Assigned task: Write out nothing but the lines from the one containing "left ear: (82, 84)" through the last line below, both included, and without the pictures.

Excerpted data:
-.-.-

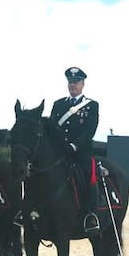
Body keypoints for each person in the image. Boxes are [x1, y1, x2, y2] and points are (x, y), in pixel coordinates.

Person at [50, 66, 101, 233]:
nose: (73, 85)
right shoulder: (58, 105)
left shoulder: (91, 106)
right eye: (70, 82)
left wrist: (74, 146)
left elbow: (89, 131)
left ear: (82, 84)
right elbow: (52, 128)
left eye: (76, 82)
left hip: (79, 153)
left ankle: (90, 214)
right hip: (59, 152)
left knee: (88, 174)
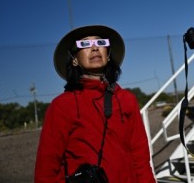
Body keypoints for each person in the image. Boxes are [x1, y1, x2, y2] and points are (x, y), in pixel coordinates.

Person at [34, 25, 156, 183]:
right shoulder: (61, 106)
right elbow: (46, 169)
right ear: (75, 59)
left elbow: (141, 160)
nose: (94, 48)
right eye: (84, 44)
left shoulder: (127, 100)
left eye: (100, 43)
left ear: (109, 54)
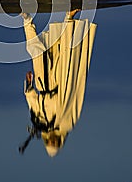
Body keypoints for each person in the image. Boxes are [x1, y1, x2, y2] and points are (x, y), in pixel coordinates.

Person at [19, 11, 97, 157]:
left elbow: (33, 105)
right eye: (54, 144)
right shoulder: (66, 124)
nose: (52, 142)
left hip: (42, 84)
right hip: (59, 83)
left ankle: (27, 20)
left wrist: (29, 86)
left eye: (50, 143)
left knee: (36, 51)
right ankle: (69, 18)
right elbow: (70, 102)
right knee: (64, 53)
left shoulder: (39, 124)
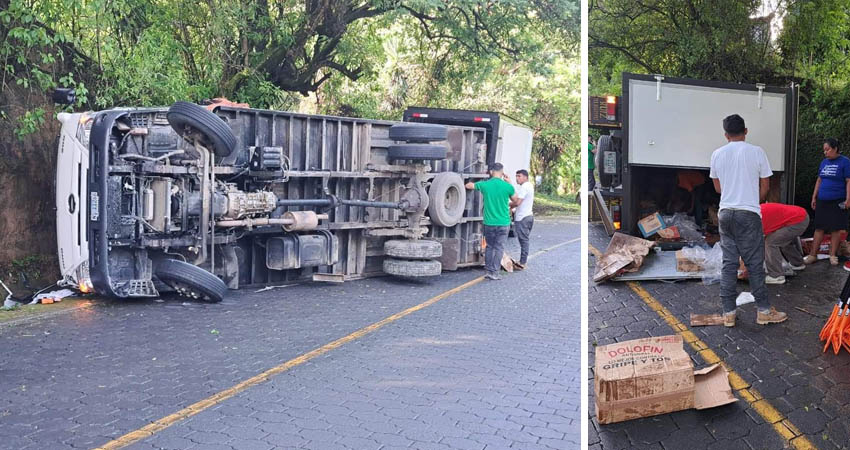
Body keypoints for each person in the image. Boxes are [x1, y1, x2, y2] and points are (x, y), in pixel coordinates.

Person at [709, 114, 786, 327]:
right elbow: (766, 185)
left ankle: (728, 314)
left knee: (729, 264)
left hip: (725, 213)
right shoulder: (757, 152)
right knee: (754, 264)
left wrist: (732, 194)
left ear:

-.-.-

Output for this task:
left ear: (82, 84)
right elbow: (52, 128)
left eye: (76, 82)
left hip: (79, 153)
left ankle: (90, 214)
right hip: (59, 152)
left knee: (88, 174)
Body keypoints for each person in the image. Boxes are [x1, y1, x2, y2] and points are (x, y), in pixel coordinates.

Person at [34, 25, 156, 183]:
right shoulder: (61, 106)
right elbow: (46, 169)
right ear: (75, 59)
left elbow: (141, 160)
nose: (94, 48)
right eye: (84, 44)
left shoulder: (127, 100)
left eye: (100, 43)
left ear: (109, 54)
Body keypoints for each person in the image. Boxes are [x1, y1, x2, y2] and points are (x, y), in pixel coordinates.

Person at [19, 11, 97, 157]:
left elbow: (33, 105)
right eye: (54, 144)
right shoulder: (66, 124)
nose: (52, 142)
left hip: (42, 84)
right hip: (59, 83)
left ankle: (27, 20)
left wrist: (29, 86)
left eye: (50, 143)
left knee: (36, 51)
right ankle: (69, 18)
right elbow: (70, 102)
right knee: (64, 53)
left shoulder: (39, 124)
Body keypoints for each person in the image. Boxes are [x1, y1, x2, y2] and points are (x, y), in pixel coordinates.

Person at [709, 114, 786, 327]:
right elbow: (766, 185)
left ankle: (728, 314)
left knee: (729, 264)
left hip: (725, 213)
right shoulder: (757, 152)
right knee: (754, 264)
left wrist: (732, 194)
left ear:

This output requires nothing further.